After a pre-match parade of former Liverpool heroes to mark the 40th anniversary of Bill Shankly's arrival at Anfield, the present generation, despite their recent fine run of results, were always going to find it difficult to catch and match the mood. The gods decided to smile on them, granting victory by a flattering margin after one of the less impressive performances in a sequence of seven wins in eight games.

Shankly was seven years into his reign and had won two of his three championships before Coventry City arrived among the big boys. For two decades they could not win at Anfield to save their First Division lives; three victories in the past 10 years had relieved some of the historical burden but yesterday there was again no reward for some solid defending and much second-half pressure.

The parade of some of Shankly's greatest signings included Kevin Keegan, and two of his first purchases, the Scots Ron Yeats (of whom he famously said: "Come and take a walk around him") and Ian St John. The current manager, Gérard Houllier, although a great admirer, must have wondered how his own signings would shape up in comparison. Not surprisingly, the verdict was mixed, as it has been since he joined the club.

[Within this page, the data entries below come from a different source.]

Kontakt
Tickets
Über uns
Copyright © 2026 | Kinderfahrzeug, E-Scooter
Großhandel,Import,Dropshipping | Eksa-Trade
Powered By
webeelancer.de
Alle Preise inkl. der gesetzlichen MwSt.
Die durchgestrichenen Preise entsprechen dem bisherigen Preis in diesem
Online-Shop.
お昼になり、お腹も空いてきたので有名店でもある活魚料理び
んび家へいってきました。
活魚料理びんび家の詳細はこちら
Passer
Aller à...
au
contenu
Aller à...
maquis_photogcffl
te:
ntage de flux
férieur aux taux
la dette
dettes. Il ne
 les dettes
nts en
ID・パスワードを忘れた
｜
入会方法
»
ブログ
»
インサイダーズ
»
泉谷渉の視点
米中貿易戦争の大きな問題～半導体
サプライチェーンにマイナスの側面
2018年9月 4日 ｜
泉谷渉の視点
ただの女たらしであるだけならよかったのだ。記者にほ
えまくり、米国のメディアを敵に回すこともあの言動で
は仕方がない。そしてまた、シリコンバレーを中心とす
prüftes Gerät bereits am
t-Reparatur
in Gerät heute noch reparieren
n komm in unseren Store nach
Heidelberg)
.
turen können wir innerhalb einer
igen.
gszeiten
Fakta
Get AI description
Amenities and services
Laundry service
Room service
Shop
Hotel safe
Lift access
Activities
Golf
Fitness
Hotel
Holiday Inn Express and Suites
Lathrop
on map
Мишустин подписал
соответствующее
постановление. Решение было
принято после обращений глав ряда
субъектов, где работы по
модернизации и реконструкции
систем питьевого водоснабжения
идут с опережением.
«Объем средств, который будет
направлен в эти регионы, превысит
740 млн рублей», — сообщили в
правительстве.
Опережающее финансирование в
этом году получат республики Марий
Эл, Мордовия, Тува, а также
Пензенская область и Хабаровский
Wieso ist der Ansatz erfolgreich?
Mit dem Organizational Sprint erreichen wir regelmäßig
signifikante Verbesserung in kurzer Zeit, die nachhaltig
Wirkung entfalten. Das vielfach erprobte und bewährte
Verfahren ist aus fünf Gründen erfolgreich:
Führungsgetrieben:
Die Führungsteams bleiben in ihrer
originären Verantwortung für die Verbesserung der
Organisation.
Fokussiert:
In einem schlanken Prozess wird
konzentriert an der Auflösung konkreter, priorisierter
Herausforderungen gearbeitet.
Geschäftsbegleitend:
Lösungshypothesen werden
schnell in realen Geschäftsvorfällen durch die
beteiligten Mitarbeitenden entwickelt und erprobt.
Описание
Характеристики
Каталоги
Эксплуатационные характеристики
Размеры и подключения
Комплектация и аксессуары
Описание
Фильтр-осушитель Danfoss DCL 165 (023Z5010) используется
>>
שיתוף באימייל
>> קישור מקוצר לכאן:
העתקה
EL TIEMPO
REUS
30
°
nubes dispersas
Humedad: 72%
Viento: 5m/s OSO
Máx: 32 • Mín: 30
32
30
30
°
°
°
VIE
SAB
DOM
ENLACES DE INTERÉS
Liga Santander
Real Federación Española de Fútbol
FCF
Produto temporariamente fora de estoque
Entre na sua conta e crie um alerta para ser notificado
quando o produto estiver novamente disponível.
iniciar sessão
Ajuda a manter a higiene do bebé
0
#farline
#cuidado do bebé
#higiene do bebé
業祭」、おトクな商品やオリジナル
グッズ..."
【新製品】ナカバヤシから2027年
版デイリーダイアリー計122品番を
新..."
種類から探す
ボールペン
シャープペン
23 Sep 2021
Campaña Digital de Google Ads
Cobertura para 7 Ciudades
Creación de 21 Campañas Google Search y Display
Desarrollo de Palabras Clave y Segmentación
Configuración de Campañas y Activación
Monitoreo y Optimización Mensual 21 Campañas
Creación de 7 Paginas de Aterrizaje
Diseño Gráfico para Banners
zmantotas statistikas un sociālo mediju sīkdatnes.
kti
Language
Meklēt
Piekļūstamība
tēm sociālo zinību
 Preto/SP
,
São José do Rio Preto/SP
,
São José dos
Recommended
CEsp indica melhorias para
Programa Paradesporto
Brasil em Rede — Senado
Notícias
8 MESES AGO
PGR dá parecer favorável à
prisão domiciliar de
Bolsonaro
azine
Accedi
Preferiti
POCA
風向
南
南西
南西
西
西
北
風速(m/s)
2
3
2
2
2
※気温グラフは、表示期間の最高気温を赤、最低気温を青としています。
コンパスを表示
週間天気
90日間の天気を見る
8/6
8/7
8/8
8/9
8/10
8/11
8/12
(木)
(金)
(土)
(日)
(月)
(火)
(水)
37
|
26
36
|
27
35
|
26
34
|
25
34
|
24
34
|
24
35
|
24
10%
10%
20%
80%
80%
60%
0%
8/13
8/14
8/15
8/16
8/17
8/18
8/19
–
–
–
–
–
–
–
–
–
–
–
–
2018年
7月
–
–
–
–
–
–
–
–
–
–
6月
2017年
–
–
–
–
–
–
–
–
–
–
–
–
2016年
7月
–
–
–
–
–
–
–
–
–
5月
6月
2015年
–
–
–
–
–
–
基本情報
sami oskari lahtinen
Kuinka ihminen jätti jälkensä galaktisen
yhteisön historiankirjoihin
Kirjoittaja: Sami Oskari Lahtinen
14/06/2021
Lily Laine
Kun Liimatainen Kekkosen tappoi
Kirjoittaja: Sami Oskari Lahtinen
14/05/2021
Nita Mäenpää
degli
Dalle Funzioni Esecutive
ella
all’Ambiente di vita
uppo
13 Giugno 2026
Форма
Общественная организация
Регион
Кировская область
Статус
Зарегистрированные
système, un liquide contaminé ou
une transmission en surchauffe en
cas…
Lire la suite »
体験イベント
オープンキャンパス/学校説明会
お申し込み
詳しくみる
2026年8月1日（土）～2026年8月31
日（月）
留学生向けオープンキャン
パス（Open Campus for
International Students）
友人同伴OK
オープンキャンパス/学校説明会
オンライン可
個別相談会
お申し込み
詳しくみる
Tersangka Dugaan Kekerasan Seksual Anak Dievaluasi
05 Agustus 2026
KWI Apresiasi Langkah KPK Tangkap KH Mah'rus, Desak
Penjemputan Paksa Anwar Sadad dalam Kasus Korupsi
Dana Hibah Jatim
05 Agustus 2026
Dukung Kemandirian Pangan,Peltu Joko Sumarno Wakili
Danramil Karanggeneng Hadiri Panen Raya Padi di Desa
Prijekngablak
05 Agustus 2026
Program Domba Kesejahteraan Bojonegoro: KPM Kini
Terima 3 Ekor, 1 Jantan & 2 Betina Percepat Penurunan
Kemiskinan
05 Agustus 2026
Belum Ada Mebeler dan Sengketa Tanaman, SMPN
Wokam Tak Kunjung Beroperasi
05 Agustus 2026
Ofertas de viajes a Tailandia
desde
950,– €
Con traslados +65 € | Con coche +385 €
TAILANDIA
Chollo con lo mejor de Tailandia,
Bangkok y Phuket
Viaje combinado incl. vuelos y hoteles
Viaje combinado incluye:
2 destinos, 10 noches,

St John, having returned to the press box, would have admired an early free-kick by the little midfielder David Thompson that Magnus Hedman pushed away for a corner. But Yeats, chief scout nowadays, must have grimaced as Dominic Matteo and Sami Hyypia allowed Noel Whelan in between them to meet Gary McAllister's cross six yards from goal, only to head feebly wide.

Much of the play was scrappy, and some of it more Tommy Smith than Keegan: Gary Breen received a yellow card that might have been red after Michael Owen went down holding his face and the referee had consulted both his assistants at some length.

Coventry had lost a whole raft of defenders to injury, including the former Liverpool left-back David Burrows, but declined in the end to ask Mo Konjic to play despite a fractured cheekbone. Paul Williams was passed fit to take his place alongside Breen and the pair were not troubled again until shortly before half-time, then finally bested.

Coventry survived in the 41st minute as Titi Camara met Steven Gerrard's cross with a firm header that Hedman did exceptionally well to keep out; Camara reached the rebound and slashed it across goal, just beyond the onrushing Owen. In the fourth minute of what was supposed to be two minutes of added time, Matteo supplied Owen, who had his revenge on Breen, twisting away from the Irishman before beating Hedman, who deserved better.

Remarkably, it was a first goal at Anfield this season for the England striker, who celebrated his 20th birthday earlier in the week, but it did not act as the spur the home side had hoped for. Despite the introduction of the more attacking Vladimir Smicer for Thompson, who pulled up lame, Liverpool spent a long spell after the interval doing little more than play on the break.

Carlton Palmer, still going strong after all these years, loped forward for a shot that was pushed round a post, then got in the way of a long cross by Paul Telfer that would have been better left for Whelan just behind him. In the 63rd minute Moustapha Hadji crossed for Whelan, who brought the ball down well in eluding his marker, but was thwarted by Sander Westerveld's smart block.

There could have been few complaints about an equaliser. Instead Camara picked up Matteo's throw-in and smacked a shot into the top corner of Hedman's net.